Her organization will use an additional $7 million to build another residential treatment facility — its program modeled after the Mary Hill Center — in Chillicothe, a town about 55 miles west of Nelsonville. That facility will have capacity for 30 beds, but will start with a cap of 15. Construction will begin in January.
Services at the Chillicothe residential facility will be reimbursed primarily under a new Medicaid program called OhioRISE, which will pay for behavioral health treatment at youth psychiatric facilities. But the facility will also treat children who are not enrolled in Medicaid.

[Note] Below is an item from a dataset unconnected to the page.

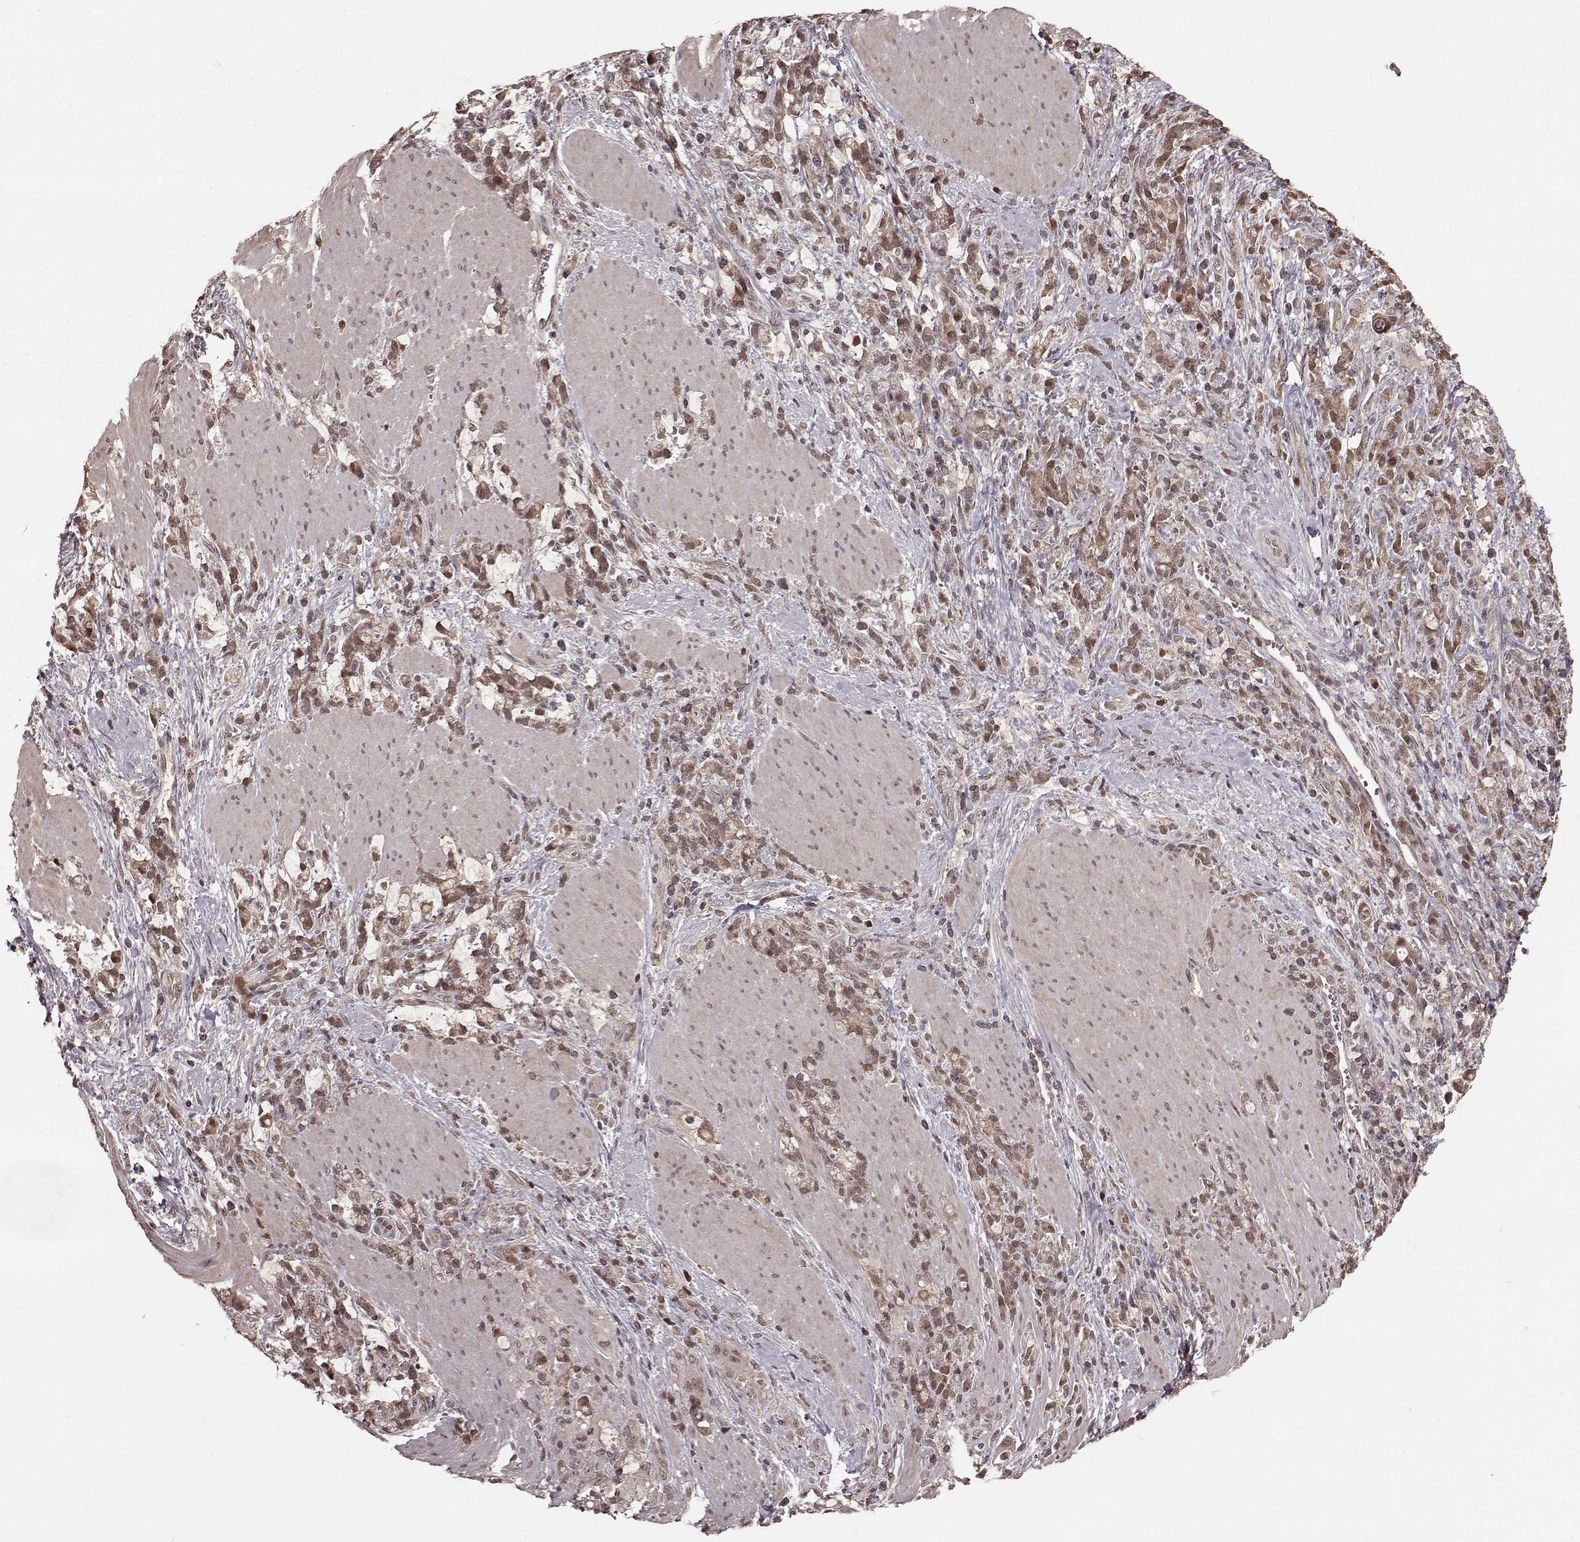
{"staining": {"intensity": "weak", "quantity": "25%-75%", "location": "cytoplasmic/membranous,nuclear"}, "tissue": "stomach cancer", "cell_type": "Tumor cells", "image_type": "cancer", "snomed": [{"axis": "morphology", "description": "Adenocarcinoma, NOS"}, {"axis": "topography", "description": "Stomach"}], "caption": "IHC (DAB) staining of human adenocarcinoma (stomach) demonstrates weak cytoplasmic/membranous and nuclear protein expression in approximately 25%-75% of tumor cells. The staining is performed using DAB brown chromogen to label protein expression. The nuclei are counter-stained blue using hematoxylin.", "gene": "GSS", "patient": {"sex": "female", "age": 57}}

Before rural Ohio projects were approved for ARPA funding, each was reviewed by Randy Leite, executive director of the Appalachian Children’s Coalition, a nonprofit organization that advocates for children’s health. He decided which proposals for ARPA-funded projects from the Appalachian region were submitted to the Ohio Department of Mental Health and Addiction Services.
“I told the people in Columbus that I could give them $300 million in ideas to spend money on, but many of them were not practical and feasible,” Leite said. Instead, he focused on ideas that were “shovel-ready”—so they could be completed within ARPA’s spending time frame—and viable.
“A lot of sustainability is related to services that are reimbursable,” he said.
Leite and the coalition presented Ohio officials with about $30 million in recommendations for ARPA investments, including a project aimed at expanding telehealth capacity in schools. State officials approved only about a third of the total requested. The money went to Integrated Services for Behavioral Health Facilities and Hopewell Health Centers, a federally qualified health center that received about $1.5 million. That money will pay for renovations to its 16-bed pediatric crisis stabilization unit in Gallia County, south of Nelsonville; an expansion of its day treatment program; and improvements to its school-based mental health programs — including one in the Nelsonville school district.
“For students to learn, they need to be in good physical and mental health,” said Sherry Shamblin, chief strategy officer of Hopewell Health Centers. “These supports are really necessary for children to be able to make the most of their educational opportunities.”